そんな森鴎外の好物が「饅頭茶漬け」なのだ。
饅頭茶漬けとは、御飯の上に、葬式饅頭をのせ、煎茶をかけたものだ。恋人が嬉々として雨の降る夜にこれを食べていたら、気でも狂ったかと思う食べ物だけれど、森鴎外は本当にこれが好物だったそうだ。


マジでか!

これは僕の「森鴎外が饅頭茶漬けが好きならいいのに」という悲しみにも似た妄想ではなく事実なのだ。

森鴎外の長女・森茉莉が書いた「貧乏サヴァラン」という本にしっかりと書いてあるのだ。鴎外は饅頭茶漬けが好きやったんやで! と標準語で。


面白い本ですよ!

本には鴎外は、葬式饅頭をもらうと、それを四つに割り、その一つを御飯にのせ煎茶をかけて食べたとある。著者(茉莉)や妹、弟も喜んでそれを食べたのだそうだ。だだ一人、母だけはそれを嫌ったらしい。

先にも書いたように、好きな人がこれを嬉々として食べていたら確かに嫌だ。もしもピアノが弾けたなら運命辺りを夜通し弾いてしまうだろう。


ちゃんと書いてあるんですよ!

パティシエに試食を頼む

鴎外が愛した女性(妻)は愛していなかったが、鴎外は愛していた饅頭茶漬けを早速食べてみようと思う。

しかし、僕だけで食べて不味かったら悔しいので、甘い物のプロフェッショナルであるパティシエに一緒に試食してもらうことにした。やはりその方が味について詳しく聞けると思う、とパティシエにはお願いした。

悔しいとかの件は一切話していない。


パティシエ(弟)と弟の彼女(マホちゃん)です

パティシエは僕の弟だ。彼が作るケーキはとても美味しい。
饅頭茶漬けを食べて欲しいとお願いしたところ、当たり前のように弟の彼女も巻き添えになることになった。

弟と彼女はいわゆる同棲というやつを行っている。
この二人の仲のよさはたとえようがない。二人を結ぶ赤い糸はもう赤いロープのようになりとても頑丈だ。

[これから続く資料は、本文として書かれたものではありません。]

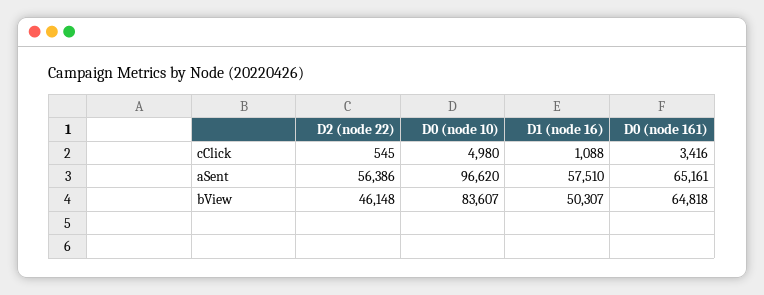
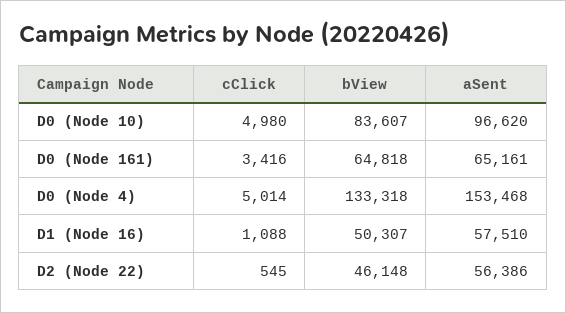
D0 (Node 4), cClick: none -> 5014
D0 (Node 4), bView: none -> 133318
D0 (Node 4), aSent: none -> 153468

それを切れる刃物を僕はホームセンターで探したい。


仲がいいでしょ!

これは僕が撮ったプリクラ

納得させる

弟の彼女のマホちゃんは「饅頭茶漬け」と聞いて、あきらかに「食べたくない」という顔をしていた。500m離れて薄目で彼女の顔を見てみも「食べたくない」という表情は分かるくらいだ。なので、「貧乏サヴァラン」を読んで納得してもらう。


ね、書いてあるでしょ!(仲良く二人で読んでいる、なんだかな〜)

書いてあるからには食べなければならない。
「続きはWEBで」はなかなか見ないけれど、彼氏の兄という厄介な存在がいるこの場では、読み終わった後には続きがあって、嫌でも饅頭茶漬けを食べなければならないのだ。


The 饅頭茶漬け

「本当に食べるんですか!? 絶対にマズイですよ!」というお笑い芸人のようなマホちゃんの言葉が僕の部屋よりは広いけれど、決して広くないこの部屋にこだまする。

彼女は大阪出身なので、やはり笑いが分かっている。「美味しいわけないですよ」」と言いつつ食べて「あ、美味しい」と言うのだ。


すげ〜顔

相当不味かったらしい。
饅頭茶漬けを鴎外は愛したが、マホちゃんは愛せないようだった。でも、こんな表情をも弟は愛しているのだろう。よし、もっと食え! と思い、次に弟が食べたところ、「ぜんざいみたいで、うまい!」とのことだった。僕も食べ「おぜんざいみたいで美味しい」と言った。「おぜんざい」と「お」を付けるところが弟には無い僕の上品さだ。